Budi daya biota akuatik berkhasiat obat
Kekayaan sumber daya hayati akuatik (pesisir, laut, dan air tawar) yang sangat melimpah merupakan sumber bahan baku untuk industri pangan, kosmetik, dan obat-obatan. Tentu saja, ketergantungan produksi biota akuatik pada alam tidak menguntungkan secara ekonomi dalam jangka panjang. Hal ini dikarenakan beberapa hal, antara lain:

- Produksi alam bergantung pada musim sehingga kontinuitasnya tidak terjamin.

- Produksi alam tidak selalu memenuhi syarat, baik kuantitas maupun kualitas, misalnya ukurannya belum sesuai kebutuhan dan tidak seragam.

- Pengambilan atau penangkapan yang berlebihan dapat menyebabkan over fishing, bahkan kepunahan spesies (species extinction).

- Penangkapan yang destruktif (misalnya, dengan bahan peledak atau bahan kimia beracun) juga dapat menyebabkan over fishing, serta merusak habitat dan ekosistem akuatik.

Oleh karena itu, budi daya (kultur) adalah pilihan yang bijak untuk memproduksi biota akuatik yang digunakan untuk bahan pangan, kosmetik, dan obat-obatan. Budi daya menjamin produksi lebih kontinu dan lebih bersahabat dengan lingkungan. Masyarakat yang sadar lingkungan akan menolak cara destruktif tersebut. Untuk membangun industri yang berbasis bahan baku pada biota akuatik, mau tidak mau harus membangun pula industri akuakultur atau budi daya perairan.

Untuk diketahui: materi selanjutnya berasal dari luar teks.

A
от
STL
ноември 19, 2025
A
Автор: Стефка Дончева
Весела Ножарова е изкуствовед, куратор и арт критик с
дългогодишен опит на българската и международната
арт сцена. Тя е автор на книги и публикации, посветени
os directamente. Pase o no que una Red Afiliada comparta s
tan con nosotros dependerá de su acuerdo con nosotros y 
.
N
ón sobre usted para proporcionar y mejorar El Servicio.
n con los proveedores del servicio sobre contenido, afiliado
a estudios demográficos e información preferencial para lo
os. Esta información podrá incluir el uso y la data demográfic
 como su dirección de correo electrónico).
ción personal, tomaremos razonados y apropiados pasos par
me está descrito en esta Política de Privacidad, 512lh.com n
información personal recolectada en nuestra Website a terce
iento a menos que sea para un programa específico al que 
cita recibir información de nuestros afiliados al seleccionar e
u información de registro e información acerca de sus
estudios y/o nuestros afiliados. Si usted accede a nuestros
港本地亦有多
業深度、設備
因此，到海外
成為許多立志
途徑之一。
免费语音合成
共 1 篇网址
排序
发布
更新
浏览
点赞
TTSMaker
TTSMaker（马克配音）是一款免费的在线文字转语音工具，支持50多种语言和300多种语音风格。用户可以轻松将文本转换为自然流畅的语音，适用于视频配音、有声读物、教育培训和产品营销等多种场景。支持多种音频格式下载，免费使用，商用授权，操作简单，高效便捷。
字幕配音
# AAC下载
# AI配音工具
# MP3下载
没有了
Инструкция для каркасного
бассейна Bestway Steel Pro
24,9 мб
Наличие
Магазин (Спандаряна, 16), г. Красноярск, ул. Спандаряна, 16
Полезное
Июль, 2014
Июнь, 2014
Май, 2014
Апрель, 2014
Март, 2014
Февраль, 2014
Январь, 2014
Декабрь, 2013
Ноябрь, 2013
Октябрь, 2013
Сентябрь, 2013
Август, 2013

Biota akuatik yang diproduksi melalui akuakultur juga memiliki beberapa kekurangan. Menurut konsumen, rasa daging dari ikan kerapu yang diproduksi melalui kegiatan akuakultur kurang lezat dibandingkan dengan kerapu yang ditangkap di alam. Demikian pula ikan gabus atau gapo (Channa striata) yang berasal dari budi daya tidak lebih baik dari gabus yang ditangkap di alam karena gabus budi daya kandungan albuminnya rendah. Kandungan albumin gabus yang rendah hasil budi daya diduga terkait dengan jenis makanan yang dikonsumsi. Sebagai ikan karnivora (pemakan hewan/daging), gabus yang hidup di alam akan mengonsumsi berbagai hewan, sedangkan gabus budi daya hanya mengonsumsi sejumlah makanan, terutama jenisnya yang terbatas. Kelemahan ini dapat diatasi dengan pemberian pakan yang mengandung albumin. Tentu saja, dibutuhkan penelitian untuk itu.